Lors d’une conférence de presse conjointe à Kinshasa, le vice-premier ministre chargé de l’intérieur et de la sécurité, Jacquemain Shabani, a précisé que plusieurs étapes, y compris l’identification des réfugiés, devront être scrutées avec soin. Ces vérifications seront effectuées à travers divers mécanismes, dont celui du comité d’accueil.

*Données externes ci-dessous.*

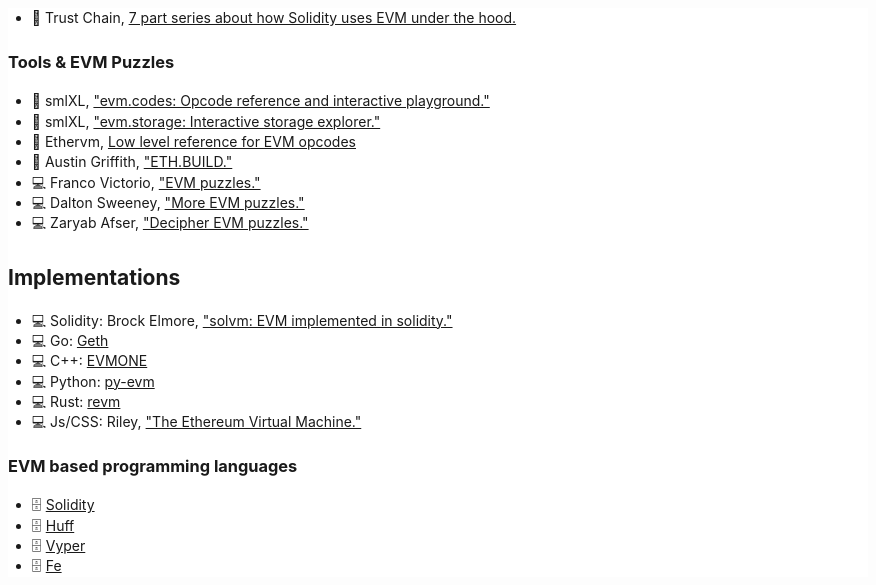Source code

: - 📝 Trust Chain, [7 part series about how Solidity uses EVM under the hood.](https://trustchain.medium.com/reversing-and-debugging-evm-smart-contracts-392fdadef32d)

### Tools & EVM Puzzles

- 🧮 smlXL, ["evm.codes: Opcode reference and interactive playground."](https://www.evm.codes/)
- 🧮 smlXL, ["evm.storage: Interactive storage explorer."](https://www.evm.storage/)
- 🧮 Ethervm, [Low level reference for EVM opcodes](https://ethervm.io/)
- 🎥 Austin Griffith, ["ETH.BUILD."](https://www.youtube.com/watch?v=30pa790tIIA&list=PLJz1HruEnenCXH7KW7wBCEBnBLOVkiqIi)
- 💻 Franco Victorio, ["EVM puzzles."](https://github.com/fvictorio/evm-puzzles)
- 💻 Dalton Sweeney, ["More EVM puzzles."](https://github.com/daltyboy11/more-evm-puzzles)
- 💻 Zaryab Afser, ["Decipher EVM puzzles."](https://www.decipherclub.com/decipher-evm-puzzles-game/)

## Implementations

- 💻 Solidity: Brock Elmore, ["solvm: EVM implemented in solidity."](https://github.com/brockelmore/solvm)
- 💻 Go: [Geth](https://github.com/ethereum/go-ethereum)
- 💻 C++: [EVMONE](https://github.com/ethereum/evmone)
- 💻 Python: [py-evm](https://github.com/ethereum/py-evm)
- 💻 Rust: [revm](https://github.com/bluealloy/revm)
- 💻 Js/CSS: Riley, ["The Ethereum Virtual Machine."](https://github.com/jtriley-eth/the-ethereum-virtual-machine)

### EVM based programming languages

- 🗄 [Solidity](https://soliditylang.org/)
- 🗄 [Huff](https://github.com/huff-language/)
- 🗄 [Vyper](https://docs.vyperlang.org/en/stable/)
- 🗄 [Fe](https://fe-lang.org/)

« La République du Rwanda a indiqué que 83 000 Congolais séjournent sur son sol. Ce processus nécessite que, du côté de la RDC, nous puissions identifier et certifier ces chiffres, ainsi que la nationalité de ces personnes, via les différents mécanismes, y compris le comité d’accueil. À ce jour, seulement 23 000 personnes ont été recensées comme Congolais vivant avec le statut de réfugié au Rwanda », a-t-il déclaré.
Les discussions autour du rapatriement des réfugiés congolais et rwandais font suite à une réunion tripartite entre la RDC, le Haut-Commissariat des Nations Unies pour les réfugiés (HCR) et le Rwanda, tenue récemment à Addis-Abeba. Dans ce cadre, 532 réfugiés rwandais ont quitté le sol congolais lundi dernier, en passant par le poste frontalier de Grande Barrière, en direction du Rwanda. Cette opération, orchestrée par le HCR et les autorités de l’AFC/M23, intervient alors que cette rébellion occupe Goma depuis la fin janvier.
En mai dernier, plus de 1 700 réfugiés rwandais avaient déjà été rapatriés au Rwanda, avec l’appui du HCR et en collaboration avec l’AFC/M23.